What AI does with your business
When somebody asks one of the AI assistants for a local business, the AI doesn't pull from one place. It stitches together data from five or six sources, in some order it decides on its own. The rough citation graph for "best X near me" type questions, based on a 267,000-citation study from 2026:
- Yelp is the single biggest source. Over a quarter of all citations in the study traced back to a Yelp business page or a Yelp review.
- Google Business Profile is second. Both ChatGPT (through Bing) and Gemini (directly) read your Google profile to answer questions about your business.
- Reddit threads are third. "Best [thing] in [city]" Reddit threads punch above their weight in AI answers, because they read like a real recommendation from a real person.
- Facebook business pages are fourth. Meta's assistants use it directly. ChatGPT and Gemini use it as a tiebreaker.
- Apple Maps is the substrate for Siri and the iPhone Maps app. If you're not on Apple Maps, Siri doesn't know you exist for the 1.4 billion people with an iPhone.
The mix changes per assistant. ChatGPT leans on directories (Yelp, TripAdvisor, MapQuest). Gemini leans on your own website and your Google profile. Perplexity leans heavily on niche industry sources, so a restaurant gets cited from TripAdvisor and a contractor from HomeAdvisor. Siri leans on Apple Maps and Yelp. Cross-engine overlap is only about 11%, which is a fancy way of saying you can't optimize for one and call it done.
What to do about it
The good news is that the work is not hard. Most of what AI assistants want from you is the same stuff Google has always wanted: a complete business profile, recent photos, current hours, a working phone number that matches across sites, and a steady drumbeat of recent reviews.
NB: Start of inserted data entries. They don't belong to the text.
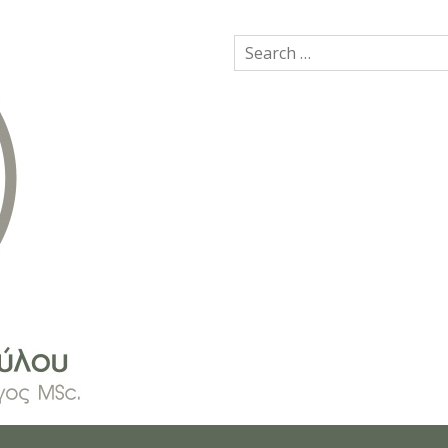
Search
for: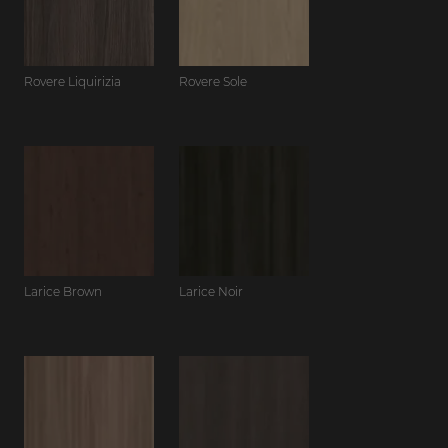
Rovere Liquirizia
Rovere Sole
Larice Brown
Larice Noir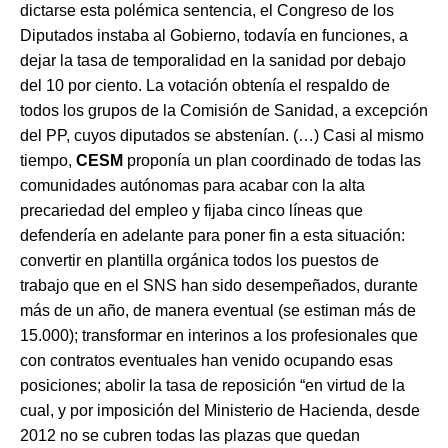
dictarse esta polémica sentencia, el Congreso de los
Diputados instaba al Gobierno, todavía en funciones, a
dejar la tasa de temporalidad en la sanidad por debajo
del 10 por ciento. La votación obtenía el respaldo de
todos los grupos de la Comisión de Sanidad, a excepción
del PP, cuyos diputados se abstenían. (…) Casi al mismo
tiempo,
CESM
proponía un plan coordinado de todas las
comunidades autónomas para acabar con la alta
precariedad del empleo y fijaba cinco líneas que
defendería en adelante para poner fin a esta situación:
convertir en plantilla orgánica todos los puestos de
trabajo que en el SNS han sido desempeñados, durante
más de un año, de manera eventual (se estiman más de
15.000); transformar en interinos a los profesionales que
con contratos eventuales han venido ocupando esas
posiciones; abolir la tasa de reposición “en virtud de la
cual, y por imposición del Ministerio de Hacienda, desde
2012 no se cubren todas las plazas que quedan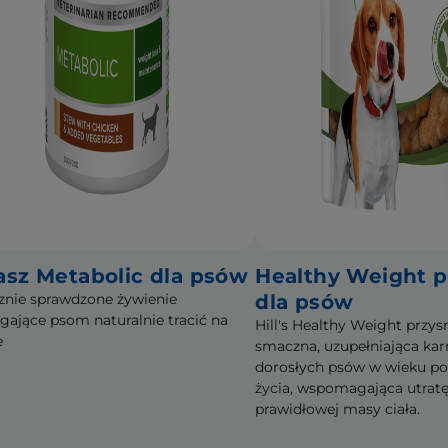
asz Metabolic dla psów
Healthy Weight 
cznie sprawdzone żywienie
dla psów
ające psom naturalnie tracić na
Hill's Healthy Weight przys
e
smaczna, uzupełniająca ka
dorosłych psów w wieku pow
życia, wspomagająca utratę
prawidłowej masy ciała.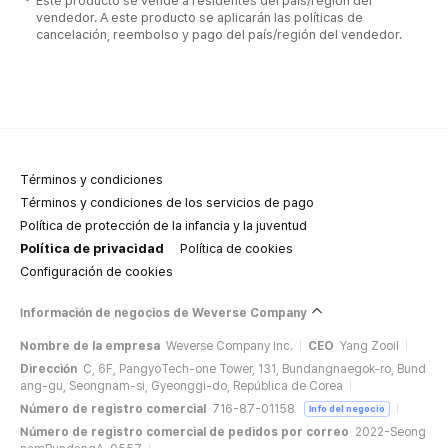
Este producto se vende a residentes del país/región del
vendedor. A este producto se aplicarán las políticas de
cancelación, reembolso y pago del país/región del vendedor.
Términos y condiciones
Términos y condiciones de los servicios de pago
Política de protección de la infancia y la juventud
Política de privacidad
Política de cookies
Configuración de cookies
Información de negocios de Weverse Company
Nombre de la empresa
Weverse Company Inc.
CEO
Yang Zooil
Dirección
C, 6F, PangyoTech-one Tower, 131, Bundangnaegok-ro, Bund
ang-gu, Seongnam-si, Gyeonggi-do, República de Corea
Número de registro comercial
716-87-01158
Info del negocio
Número de registro comercial de pedidos por correo
2022-Seong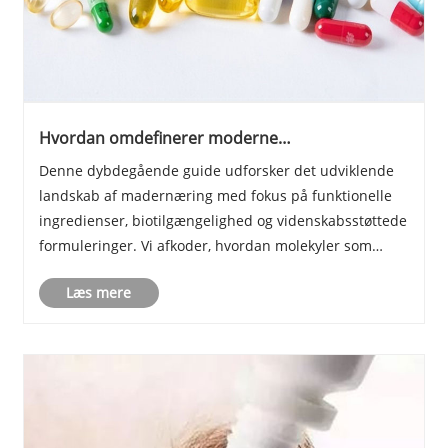
Hvordan omdefinerer moderne
fødevareernæring menneskelig velvære?
Denne dybdegående guide udforsker det udviklende
landskab af madernæring med fokus på funktionelle
ingredienser, biotilgængelighed og videnskabsstøttede
formuleringer. Vi afkoder, hvordan molekyler som
hyaluronsyre (fødevarekvalitet) bidrager til systemisk
Læs mere
sundhed, undersøger kvalitetscertificeringe......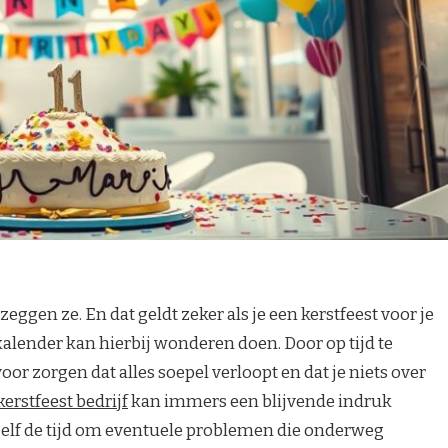
zeggen ze. En dat geldt zeker als je een kerstfeest voor je
rkalender kan hierbij wonderen doen. Door op tijd te
or zorgen dat alles soepel verloopt en dat je niets over
kerstfeest bedrijf
kan immers een blijvende indruk
ezelf de tijd om eventuele problemen die onderweg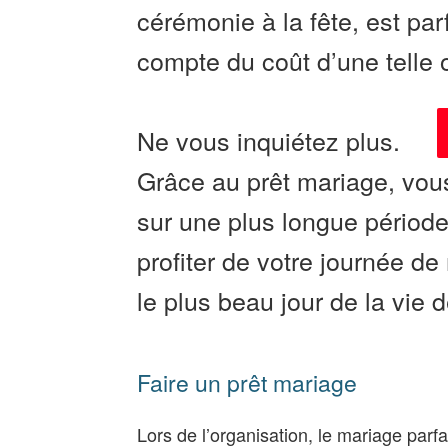
cérémonie à la fête, est p
compte du coût d’une telle 
Ne vous inquiétez plus.
Grâce au prêt mariage, vou
sur une plus longue périod
profiter de votre journée d
le plus beau jour de la vie
Faire un prêt mariage
Lors de l’organisation, le mariage par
The hard part is doing it across five or six places at once, and remembering to keep doing it.
That's the thing Kodo automates. We check the basics every month, tell you what's slipping, fix the things we can fix with one click (like syncing your info to all the directories), and draft replies to reviews so you can ship them in a tap. The work that used to take five hours and the help of a marketing-savvy cousin becomes a 30-second check and a five-minute follow-up.
You can start with the free check on the homepage. Type your business name, hit the button, and see where you stand today. If the result is good, you don't need us yet. If it isn't, the report tells you the three things to do first, in plain English.
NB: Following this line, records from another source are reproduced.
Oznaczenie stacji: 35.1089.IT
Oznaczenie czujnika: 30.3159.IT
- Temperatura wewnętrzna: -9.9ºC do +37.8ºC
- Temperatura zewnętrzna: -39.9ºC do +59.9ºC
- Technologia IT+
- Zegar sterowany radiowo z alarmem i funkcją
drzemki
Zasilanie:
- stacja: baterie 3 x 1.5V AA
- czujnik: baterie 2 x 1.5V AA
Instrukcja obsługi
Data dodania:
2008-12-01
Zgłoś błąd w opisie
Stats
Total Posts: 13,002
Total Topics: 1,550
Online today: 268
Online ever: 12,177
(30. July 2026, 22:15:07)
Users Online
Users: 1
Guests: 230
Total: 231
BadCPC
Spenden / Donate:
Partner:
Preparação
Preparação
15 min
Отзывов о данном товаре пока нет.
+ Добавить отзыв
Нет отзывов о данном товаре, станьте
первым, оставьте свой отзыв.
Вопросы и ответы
Why is this happening now?
Two things happened at once. ChatGPT and Gemini got good enough at giving local recommendations that people stopped clicking through to Google for them. And Google rolled out AI Overviews, which answer questions inside the search page itself. Both trends remove the ten blue links that used to drive your phone to ring.
Is Google search dead for small business?
No. Google still drives most of the local traffic in most categories. But the share that comes through AI is growing fast. BrightLocal's 2025 survey found 58% of consumers had used AI to find a local business, up from 19% the year before. You don't have to pick. You need to be on both.
Why does ChatGPT recommend my competitor and not me?
Usually one of three reasons. Your Google Business Profile is incomplete or inactive. Your competitor has more recent reviews on Google or Yelp. You're missing from one of the directories that AI assistants pull from (Apple Maps, Yelp, Facebook). Kodo's free check tells you which of these is happening.
What if my customers don't use ChatGPT?
Some of them do, more every month. But the bigger shift is that Google itself now answers questions with AI. So even customers who never open ChatGPT are getting AI-written answers in their search results. The same fixes that make ChatGPT recommend you also help Google's AI Overviews mention you.
Won't this all just go away if AI search doesn't work out?
It might. But the underlying trend is older than ChatGPT. Voice search, Maps recommendations, Yelp Top Picks, all of these were already replacing the ten-blue-links experience. AI assistants just made the trend impossible to ignore. The work to be visible across them is the same work that's been quietly mattering for years.